> _Exercise description_
The lines wanted are those in the data below that include "down".

Stored items:

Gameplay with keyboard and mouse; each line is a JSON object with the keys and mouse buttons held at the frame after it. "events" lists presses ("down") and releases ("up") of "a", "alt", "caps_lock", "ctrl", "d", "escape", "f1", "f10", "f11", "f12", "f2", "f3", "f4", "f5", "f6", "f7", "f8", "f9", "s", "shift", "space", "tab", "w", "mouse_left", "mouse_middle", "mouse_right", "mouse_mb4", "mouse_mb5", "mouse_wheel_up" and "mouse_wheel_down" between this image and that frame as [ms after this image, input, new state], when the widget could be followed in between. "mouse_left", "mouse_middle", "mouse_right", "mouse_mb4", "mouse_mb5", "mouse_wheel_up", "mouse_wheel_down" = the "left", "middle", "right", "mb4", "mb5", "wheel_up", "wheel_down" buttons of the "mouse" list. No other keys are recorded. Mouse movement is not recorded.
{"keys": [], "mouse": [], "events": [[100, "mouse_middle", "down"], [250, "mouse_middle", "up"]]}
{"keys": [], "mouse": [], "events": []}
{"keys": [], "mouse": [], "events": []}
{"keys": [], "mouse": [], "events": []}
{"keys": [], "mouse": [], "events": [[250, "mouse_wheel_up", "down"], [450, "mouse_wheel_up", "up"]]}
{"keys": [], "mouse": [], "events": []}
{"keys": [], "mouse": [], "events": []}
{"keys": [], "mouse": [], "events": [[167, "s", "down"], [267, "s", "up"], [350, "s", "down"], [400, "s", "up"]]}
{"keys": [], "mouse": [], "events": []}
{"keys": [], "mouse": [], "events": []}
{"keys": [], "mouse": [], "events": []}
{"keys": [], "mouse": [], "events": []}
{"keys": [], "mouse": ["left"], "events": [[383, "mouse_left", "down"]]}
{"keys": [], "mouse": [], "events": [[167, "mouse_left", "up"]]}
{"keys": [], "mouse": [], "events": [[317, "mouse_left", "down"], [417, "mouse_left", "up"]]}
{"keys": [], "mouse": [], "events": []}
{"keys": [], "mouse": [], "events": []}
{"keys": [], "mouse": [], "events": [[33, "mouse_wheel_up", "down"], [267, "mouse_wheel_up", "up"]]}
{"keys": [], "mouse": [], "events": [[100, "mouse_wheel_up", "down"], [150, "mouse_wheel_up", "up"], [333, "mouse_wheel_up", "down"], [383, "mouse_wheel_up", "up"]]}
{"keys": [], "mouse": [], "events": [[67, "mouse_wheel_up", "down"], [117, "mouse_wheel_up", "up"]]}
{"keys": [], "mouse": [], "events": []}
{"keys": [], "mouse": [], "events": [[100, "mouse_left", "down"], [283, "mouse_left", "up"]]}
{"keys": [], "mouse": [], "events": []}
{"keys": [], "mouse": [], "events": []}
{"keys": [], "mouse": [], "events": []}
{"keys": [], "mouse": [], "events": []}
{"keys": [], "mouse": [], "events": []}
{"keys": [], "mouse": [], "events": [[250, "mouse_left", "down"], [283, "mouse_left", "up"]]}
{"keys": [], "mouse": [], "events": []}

> _Written solution_
Gameplay with keyboard and mouse; each line is a JSON object with the keys and mouse buttons held at the frame after it. "events" lists presses ("down") and releases ("up") of "a", "alt", "caps_lock", "ctrl", "d", "escape", "f1", "f10", "f11", "f12", "f2", "f3", "f4", "f5", "f6", "f7", "f8", "f9", "s", "shift", "space", "tab", "w", "mouse_left", "mouse_middle", "mouse_right", "mouse_mb4", "mouse_mb5", "mouse_wheel_up" and "mouse_wheel_down" between this image and that frame as [ms after this image, input, new state], when the widget could be followed in between. "mouse_left", "mouse_middle", "mouse_right", "mouse_mb4", "mouse_mb5", "mouse_wheel_up", "mouse_wheel_down" = the "left", "middle", "right", "mb4", "mb5", "wheel_up", "wheel_down" buttons of the "mouse" list. No other keys are recorded. Mouse movement is not recorded.
{"keys": [], "mouse": [], "events": [[100, "mouse_middle", "down"], [250, "mouse_middle", "up"]]}
{"keys": [], "mouse": [], "events": [[250, "mouse_wheel_up", "down"], [450, "mouse_wheel_up", "up"]]}
{"keys": [], "mouse": [], "events": [[167, "s", "down"], [267, "s", "up"], [350, "s", "down"], [400, "s", "up"]]}
{"keys": [], "mouse": ["left"], "events": [[383, "mouse_left", "down"]]}
{"keys": [], "mouse": [], "events": [[317, "mouse_left", "down"], [417, "mouse_left", "up"]]}
{"keys": [], "mouse": [], "events": [[33, "mouse_wheel_up", "down"], [267, "mouse_wheel_up", "up"]]}
{"keys": [], "mouse": [], "events": [[100, "mouse_wheel_up", "down"], [150, "mouse_wheel_up", "up"], [333, "mouse_wheel_up", "down"], [383, "mouse_wheel_up", "up"]]}
{"keys": [], "mouse": [], "events": [[67, "mouse_wheel_up", "down"], [117, "mouse_wheel_up", "up"]]}
{"keys": [], "mouse": [], "events": [[100, "mouse_left", "down"], [283, "mouse_left", "up"]]}
{"keys": [], "mouse": [], "events": [[250, "mouse_left", "down"], [283, "mouse_left", "up"]]}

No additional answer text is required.